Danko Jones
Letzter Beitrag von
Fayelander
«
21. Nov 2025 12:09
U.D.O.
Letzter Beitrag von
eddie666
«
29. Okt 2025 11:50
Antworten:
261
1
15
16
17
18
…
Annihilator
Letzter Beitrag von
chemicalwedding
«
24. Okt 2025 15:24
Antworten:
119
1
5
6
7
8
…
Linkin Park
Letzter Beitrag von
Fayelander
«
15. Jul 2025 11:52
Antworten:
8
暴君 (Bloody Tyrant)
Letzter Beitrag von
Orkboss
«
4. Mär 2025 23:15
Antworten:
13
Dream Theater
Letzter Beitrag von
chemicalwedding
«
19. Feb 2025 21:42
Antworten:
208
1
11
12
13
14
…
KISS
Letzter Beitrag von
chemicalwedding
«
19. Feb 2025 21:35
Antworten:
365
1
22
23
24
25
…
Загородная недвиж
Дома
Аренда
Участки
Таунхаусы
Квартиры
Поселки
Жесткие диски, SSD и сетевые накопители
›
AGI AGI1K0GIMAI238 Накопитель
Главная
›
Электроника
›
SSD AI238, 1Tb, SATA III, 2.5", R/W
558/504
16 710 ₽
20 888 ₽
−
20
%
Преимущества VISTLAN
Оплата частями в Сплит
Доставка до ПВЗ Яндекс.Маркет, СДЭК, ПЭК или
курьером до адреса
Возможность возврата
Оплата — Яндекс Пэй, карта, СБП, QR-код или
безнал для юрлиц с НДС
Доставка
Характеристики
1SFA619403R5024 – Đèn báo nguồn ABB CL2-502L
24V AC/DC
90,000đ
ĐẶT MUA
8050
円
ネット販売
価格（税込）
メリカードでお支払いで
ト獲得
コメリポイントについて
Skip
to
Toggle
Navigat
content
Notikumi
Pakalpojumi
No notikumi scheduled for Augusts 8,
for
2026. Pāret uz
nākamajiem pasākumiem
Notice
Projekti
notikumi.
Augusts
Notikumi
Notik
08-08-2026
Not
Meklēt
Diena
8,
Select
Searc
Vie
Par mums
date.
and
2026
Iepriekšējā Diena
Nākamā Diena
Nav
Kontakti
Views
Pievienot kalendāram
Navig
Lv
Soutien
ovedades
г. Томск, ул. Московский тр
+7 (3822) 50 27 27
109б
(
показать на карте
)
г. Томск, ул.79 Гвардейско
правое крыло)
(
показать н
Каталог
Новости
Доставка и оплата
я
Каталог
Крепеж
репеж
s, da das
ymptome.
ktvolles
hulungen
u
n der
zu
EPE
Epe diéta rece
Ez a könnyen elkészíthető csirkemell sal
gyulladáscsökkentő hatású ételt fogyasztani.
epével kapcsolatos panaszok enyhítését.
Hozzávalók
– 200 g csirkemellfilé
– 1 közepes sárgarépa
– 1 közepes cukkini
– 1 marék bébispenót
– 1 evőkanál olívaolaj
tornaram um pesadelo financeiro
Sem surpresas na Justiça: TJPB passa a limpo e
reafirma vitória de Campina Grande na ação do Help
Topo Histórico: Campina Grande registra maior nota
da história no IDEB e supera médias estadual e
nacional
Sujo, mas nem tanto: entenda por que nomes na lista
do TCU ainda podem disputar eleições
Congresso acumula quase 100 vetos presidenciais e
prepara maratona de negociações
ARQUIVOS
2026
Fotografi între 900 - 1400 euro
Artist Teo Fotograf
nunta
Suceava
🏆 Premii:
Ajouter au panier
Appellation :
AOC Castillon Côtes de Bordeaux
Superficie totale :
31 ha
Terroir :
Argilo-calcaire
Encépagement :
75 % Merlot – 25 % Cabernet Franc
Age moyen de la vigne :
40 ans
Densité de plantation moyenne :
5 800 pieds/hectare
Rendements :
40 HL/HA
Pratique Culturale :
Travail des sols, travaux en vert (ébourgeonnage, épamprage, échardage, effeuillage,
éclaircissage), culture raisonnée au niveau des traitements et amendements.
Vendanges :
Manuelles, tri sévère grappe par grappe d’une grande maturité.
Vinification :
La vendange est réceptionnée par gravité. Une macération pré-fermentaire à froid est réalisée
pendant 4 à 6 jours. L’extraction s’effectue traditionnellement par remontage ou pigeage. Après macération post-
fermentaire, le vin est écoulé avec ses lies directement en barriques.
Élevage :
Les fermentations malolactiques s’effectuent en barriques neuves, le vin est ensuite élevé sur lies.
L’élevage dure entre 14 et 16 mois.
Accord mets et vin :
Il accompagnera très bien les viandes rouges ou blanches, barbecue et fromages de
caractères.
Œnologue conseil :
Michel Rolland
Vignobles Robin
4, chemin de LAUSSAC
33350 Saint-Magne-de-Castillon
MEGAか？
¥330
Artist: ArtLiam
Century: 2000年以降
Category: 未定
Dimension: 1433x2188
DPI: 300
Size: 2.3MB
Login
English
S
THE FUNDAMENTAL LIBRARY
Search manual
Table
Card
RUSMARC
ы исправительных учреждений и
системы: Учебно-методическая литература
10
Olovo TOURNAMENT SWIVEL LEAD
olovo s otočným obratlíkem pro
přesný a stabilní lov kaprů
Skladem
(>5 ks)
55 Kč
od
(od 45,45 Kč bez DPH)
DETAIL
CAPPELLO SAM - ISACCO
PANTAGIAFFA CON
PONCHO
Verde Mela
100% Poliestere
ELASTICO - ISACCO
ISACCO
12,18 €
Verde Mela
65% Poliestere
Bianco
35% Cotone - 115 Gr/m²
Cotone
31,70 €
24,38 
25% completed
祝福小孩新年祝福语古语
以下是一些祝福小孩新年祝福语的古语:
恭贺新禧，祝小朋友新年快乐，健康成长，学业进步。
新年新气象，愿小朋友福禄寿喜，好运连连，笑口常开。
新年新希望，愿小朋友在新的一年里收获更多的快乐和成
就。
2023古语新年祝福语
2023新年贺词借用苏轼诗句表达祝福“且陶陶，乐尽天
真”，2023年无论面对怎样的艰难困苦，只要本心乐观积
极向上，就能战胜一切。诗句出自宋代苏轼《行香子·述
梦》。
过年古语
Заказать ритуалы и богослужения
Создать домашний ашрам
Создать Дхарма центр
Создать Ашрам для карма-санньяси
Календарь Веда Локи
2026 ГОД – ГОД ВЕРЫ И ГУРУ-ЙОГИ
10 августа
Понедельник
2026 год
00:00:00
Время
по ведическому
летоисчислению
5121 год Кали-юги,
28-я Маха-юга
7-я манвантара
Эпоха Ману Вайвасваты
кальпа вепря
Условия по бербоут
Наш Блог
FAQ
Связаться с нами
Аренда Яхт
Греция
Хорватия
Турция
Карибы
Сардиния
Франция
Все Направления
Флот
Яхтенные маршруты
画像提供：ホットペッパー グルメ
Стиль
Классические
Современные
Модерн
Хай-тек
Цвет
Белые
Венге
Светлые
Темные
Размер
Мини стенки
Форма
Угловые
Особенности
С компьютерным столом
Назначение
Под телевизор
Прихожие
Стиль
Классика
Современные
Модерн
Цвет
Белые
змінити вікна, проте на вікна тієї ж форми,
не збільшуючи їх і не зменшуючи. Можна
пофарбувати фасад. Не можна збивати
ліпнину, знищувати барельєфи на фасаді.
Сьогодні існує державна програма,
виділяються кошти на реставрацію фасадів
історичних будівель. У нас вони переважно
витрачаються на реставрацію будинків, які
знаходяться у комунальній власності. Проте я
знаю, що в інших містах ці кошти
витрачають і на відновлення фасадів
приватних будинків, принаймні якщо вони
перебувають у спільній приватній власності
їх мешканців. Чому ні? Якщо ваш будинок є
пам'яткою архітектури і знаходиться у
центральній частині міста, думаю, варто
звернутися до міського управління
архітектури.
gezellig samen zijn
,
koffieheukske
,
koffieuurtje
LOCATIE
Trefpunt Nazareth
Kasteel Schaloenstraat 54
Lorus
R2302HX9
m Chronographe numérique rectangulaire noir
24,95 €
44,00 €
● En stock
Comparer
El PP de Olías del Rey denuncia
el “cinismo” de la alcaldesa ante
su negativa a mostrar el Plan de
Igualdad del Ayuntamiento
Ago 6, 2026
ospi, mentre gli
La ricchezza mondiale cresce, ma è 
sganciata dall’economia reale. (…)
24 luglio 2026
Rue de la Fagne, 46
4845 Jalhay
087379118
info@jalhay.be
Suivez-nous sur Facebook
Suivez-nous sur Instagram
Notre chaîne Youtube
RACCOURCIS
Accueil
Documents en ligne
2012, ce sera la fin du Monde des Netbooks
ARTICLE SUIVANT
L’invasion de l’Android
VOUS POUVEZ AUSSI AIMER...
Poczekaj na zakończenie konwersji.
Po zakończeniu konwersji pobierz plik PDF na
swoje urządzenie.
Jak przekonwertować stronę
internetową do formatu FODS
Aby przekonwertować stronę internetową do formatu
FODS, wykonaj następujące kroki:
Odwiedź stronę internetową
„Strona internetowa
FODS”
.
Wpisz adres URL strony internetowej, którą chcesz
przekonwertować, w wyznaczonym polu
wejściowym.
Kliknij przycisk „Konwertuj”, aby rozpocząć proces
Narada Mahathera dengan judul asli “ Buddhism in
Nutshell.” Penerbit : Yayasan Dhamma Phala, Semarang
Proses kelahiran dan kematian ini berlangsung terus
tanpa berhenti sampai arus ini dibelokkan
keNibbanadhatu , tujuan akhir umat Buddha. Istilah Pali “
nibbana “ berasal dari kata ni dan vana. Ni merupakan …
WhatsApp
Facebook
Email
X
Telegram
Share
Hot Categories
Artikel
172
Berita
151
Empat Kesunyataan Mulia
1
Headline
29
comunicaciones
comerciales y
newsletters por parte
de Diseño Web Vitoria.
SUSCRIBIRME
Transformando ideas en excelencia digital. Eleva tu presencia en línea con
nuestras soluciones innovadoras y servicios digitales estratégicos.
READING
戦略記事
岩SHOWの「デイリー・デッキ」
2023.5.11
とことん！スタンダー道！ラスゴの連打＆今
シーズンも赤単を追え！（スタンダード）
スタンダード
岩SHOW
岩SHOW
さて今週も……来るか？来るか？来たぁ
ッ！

——

Activity: The expected result is a copy of each line in the records where "internetową" appears.

Written answer:
internetową do formatu FODS
Aby przekonwertować stronę internetową do formatu
Odwiedź stronę internetową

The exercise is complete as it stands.